Start of Reading text

[Date Prev][Date Next][Thread Prev][Thread Next][Date Index][Thread Index]

Re: [Xen-devel] RMRR Fix Design for Xen



Jan,

Thanks for your time but I'm not going to address your comments here. Because I heard this design is totally not satisfied your expectation. But this really was reviewed with several revisions by Kevin and Yang before sending in public...

Anyway, I guess the only thing what I can do is that, Kevin and Yang, or other appropriate guys should finish this design as you expect. So now I'd better not say anything to avoid bringing any inconvenience.

Tiejun

On 2014/12/19 23:13, Jan Beulich wrote:
On 19.12.14 at 02:21, <tiejun.chen@xxxxxxxxx> wrote:
#4 Something like USB, is still restricted to current RMRR implementation. We
    should work out this case.

This can mean all or nothing. My understanding is that right now code
assumes that USB devices won't use their RMRR-specified memory
regions post-boot (kind of contrary to your earlier statement that in
such a case the regions shouldn't be listed in RMRRs in the first place).

Design Overview
===============

First of all we need to make sure all resources don't overlap RMRR. And then
in case of shared ept, we can set these identity entries. And Certainly we
will
group all devices associated to one same RMRR entry, then make sure all
group
devices should be assigned to same VM.

End of Reading text
Start of Given records

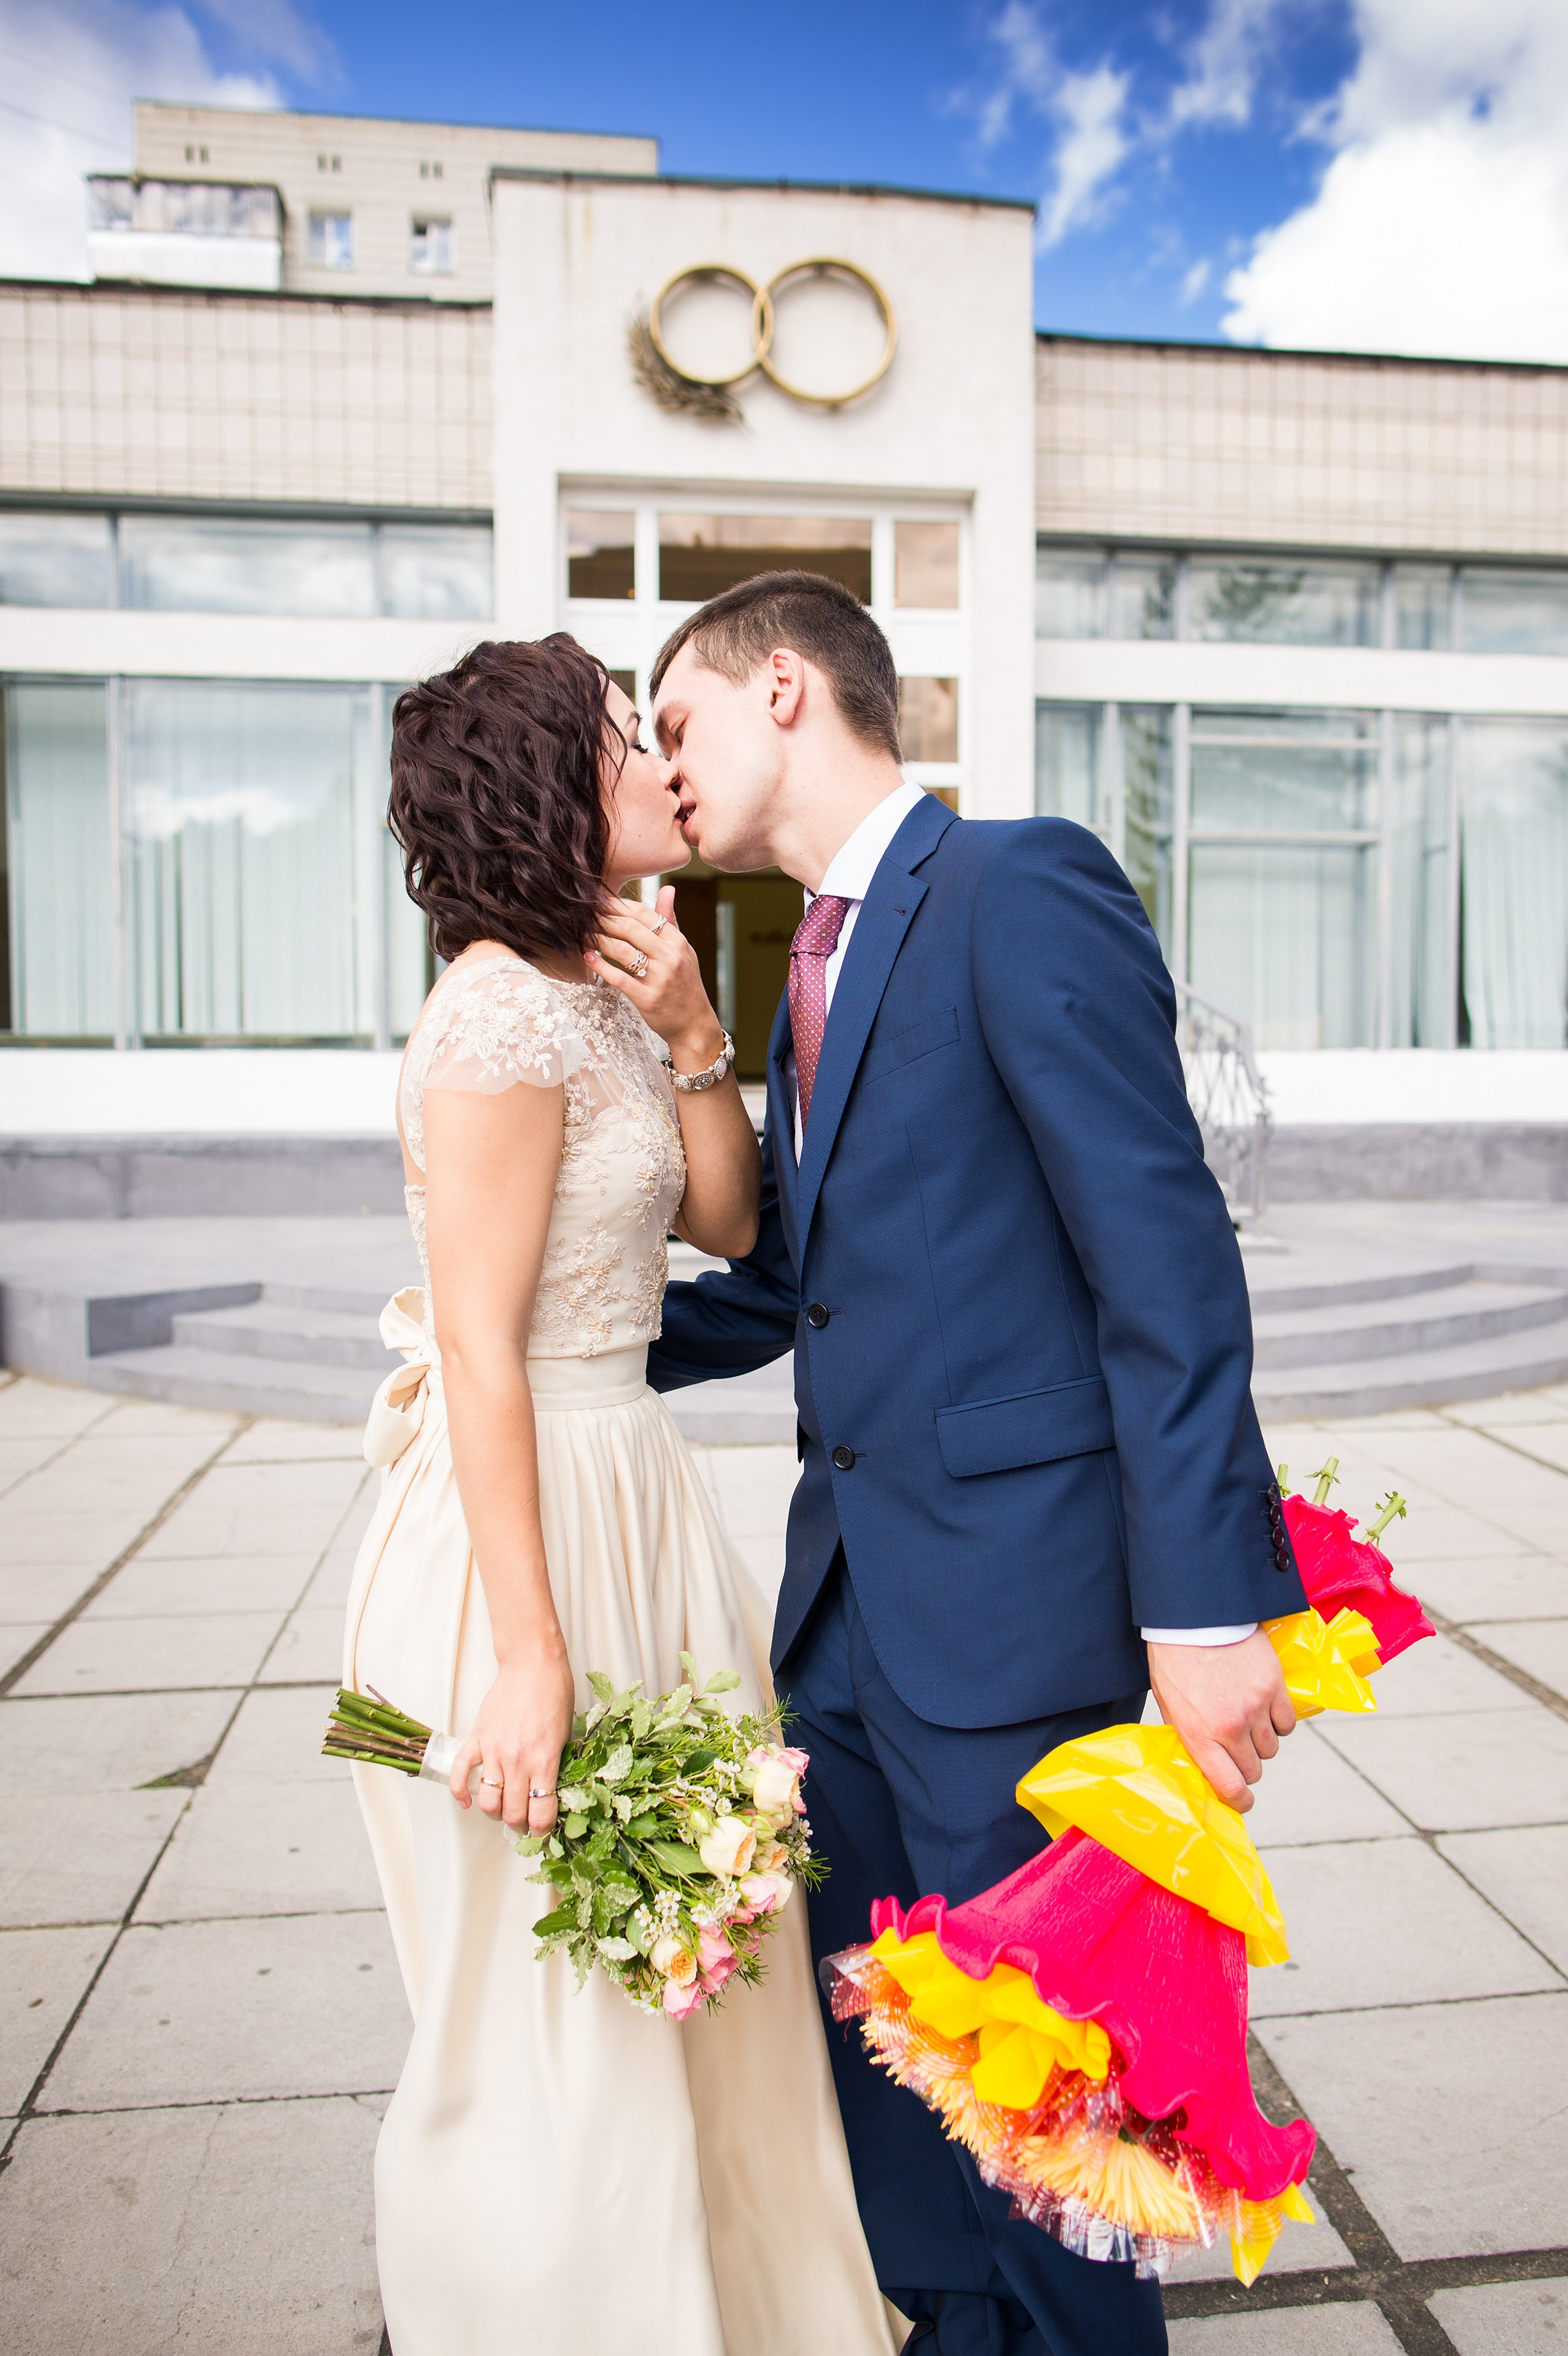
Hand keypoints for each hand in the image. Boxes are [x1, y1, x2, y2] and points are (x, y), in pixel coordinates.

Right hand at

End of Given records
Start of Given records

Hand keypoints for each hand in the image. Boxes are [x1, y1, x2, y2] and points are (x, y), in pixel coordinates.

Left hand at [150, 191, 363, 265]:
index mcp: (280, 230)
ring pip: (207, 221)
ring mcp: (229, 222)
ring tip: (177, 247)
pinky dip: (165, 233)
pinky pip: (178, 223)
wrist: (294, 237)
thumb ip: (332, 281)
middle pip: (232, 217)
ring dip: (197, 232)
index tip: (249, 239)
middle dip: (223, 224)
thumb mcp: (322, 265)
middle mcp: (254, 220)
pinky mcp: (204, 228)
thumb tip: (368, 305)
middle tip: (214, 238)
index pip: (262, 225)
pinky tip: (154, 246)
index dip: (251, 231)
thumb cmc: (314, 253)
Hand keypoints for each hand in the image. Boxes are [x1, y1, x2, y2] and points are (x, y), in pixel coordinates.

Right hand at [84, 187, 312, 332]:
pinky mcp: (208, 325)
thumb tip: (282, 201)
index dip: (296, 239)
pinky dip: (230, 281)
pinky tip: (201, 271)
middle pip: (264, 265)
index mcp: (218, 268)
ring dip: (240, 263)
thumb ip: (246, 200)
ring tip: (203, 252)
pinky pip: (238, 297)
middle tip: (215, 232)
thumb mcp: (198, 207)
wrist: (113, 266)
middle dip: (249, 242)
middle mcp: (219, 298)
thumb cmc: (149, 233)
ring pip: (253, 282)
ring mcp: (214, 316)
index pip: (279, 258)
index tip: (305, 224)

End of Given records

Copy out, word for word, the stretch of the Xen RMRR email thread that runs from "Thanks for your" to "sending in public...".

Thanks for your time but I'm not going to address your comments here. Because I heard this design is totally not satisfied your expectation. But this really was reviewed with several revisions by Kevin and Yang before sending in public...